Measuring the outcome
Of course, changing to mandatory remote work has presented some challenges – as it has done for all businesses that have made that transition over the past 12 months. However, it is clear that our employees have appreciated the new flexibility that resulted from our new approach.
In our recent employee engagement survey we asked, “how productive are you working remotely?”, and the majority answered favourably (extremely productive/very productive); while fewer than 10% answered unfavourably (somewhat productive/not productive). A ringing endorsement for our new way of working.
We hope that adding more flexibility and freedom to the way we work – such as increased options around where you can live, and shorter, clearly defined core collaboration hours – will not just be attractive to employees old and new but will help us to retain talent by allowing them to tailor work to their rhythms and modes of working.
We accept that this has been a big change for many of our employees, so the holistic ecosystem we’re creating is there to support employees through the transition, to make sure they have what they need to succeed as we embark on this next part of the journey.
Ultimately, we believe that the move to Virtual First is the right decision for Dropbox for the long term, and will help us build an innovative, sustainable workplace for the future. We want to be home to the future of work and we believe this to be it.

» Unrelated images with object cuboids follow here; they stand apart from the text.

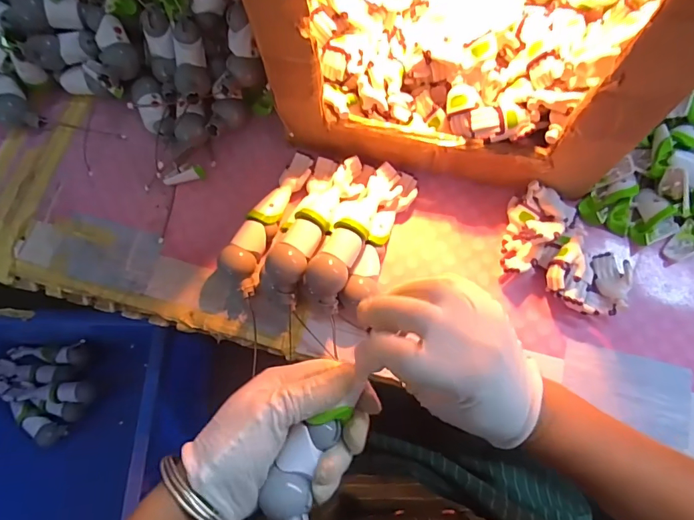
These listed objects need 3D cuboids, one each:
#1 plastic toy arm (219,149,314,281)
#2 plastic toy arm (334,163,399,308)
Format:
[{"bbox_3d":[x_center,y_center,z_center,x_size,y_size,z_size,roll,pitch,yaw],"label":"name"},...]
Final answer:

Strategising for the future
We felt that the key takeaway for us was that big decisions cannot always have perfect timing. It took a global pandemic for many to realise that Virtual First working was possible, but this, of course, posed many hurdles in terms of implementation. Whilst the concept of remote working is not new, the difference is that social norms have now shifted to a more progressive manner given that many workers have been able to work remotely successfully for the past year.

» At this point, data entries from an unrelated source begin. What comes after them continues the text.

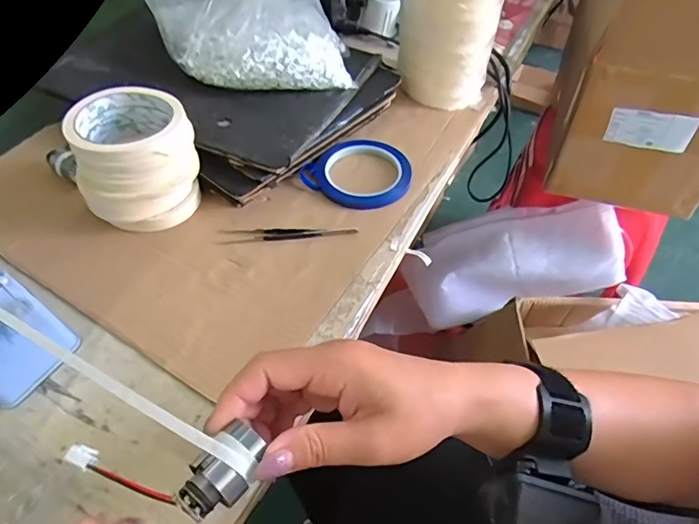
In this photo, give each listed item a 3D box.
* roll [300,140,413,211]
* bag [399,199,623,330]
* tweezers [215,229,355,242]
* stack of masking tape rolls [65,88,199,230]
[{"bbox_3d":[0.013,-0.098,0.522,0.102,0.010,0.098,0,51,0],"label":"roll"},{"bbox_3d":[0.321,-0.002,0.976,0.401,0.165,0.174,-15,47,23],"label":"bag"},{"bbox_3d":[-0.061,-0.027,0.468,0.132,0.004,0.016,0,51,0],"label":"tweezers"},{"bbox_3d":[-0.195,-0.090,0.455,0.105,0.104,0.092,-12,52,-9],"label":"stack of masking tape rolls"}]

One of the biggest challenges has been adjusting our working patterns as many of us were unable to fully experience the benefits of a Virtual First working model. We believe that the decision we have made will bear fruit over the coming months and that Dropboxers across the world will be able to reap the rewards of a new way of working.
In the end, we believe that Virtual First offers something new and exciting unlike the “hybrid-remote” models many companies are announcing, which is one where employees choose whether or not to work out of the office.
At Dropbox, creating an equitable employee experience regardless of role and location was of utmost importance. We believe that Virtual First offers something different from the “hybrid-remote” models many companies are announcing, which is one where employees choose whether or not to work out of the office.
Our Virtual First model allows a level playing field for all our employees which was a key factor in creating it in the first place. Hybrid models by their design will naturally perpetuate two very different employee experiences which we fear would result in problems of inclusion, or inequities concerning performance or career trajectory.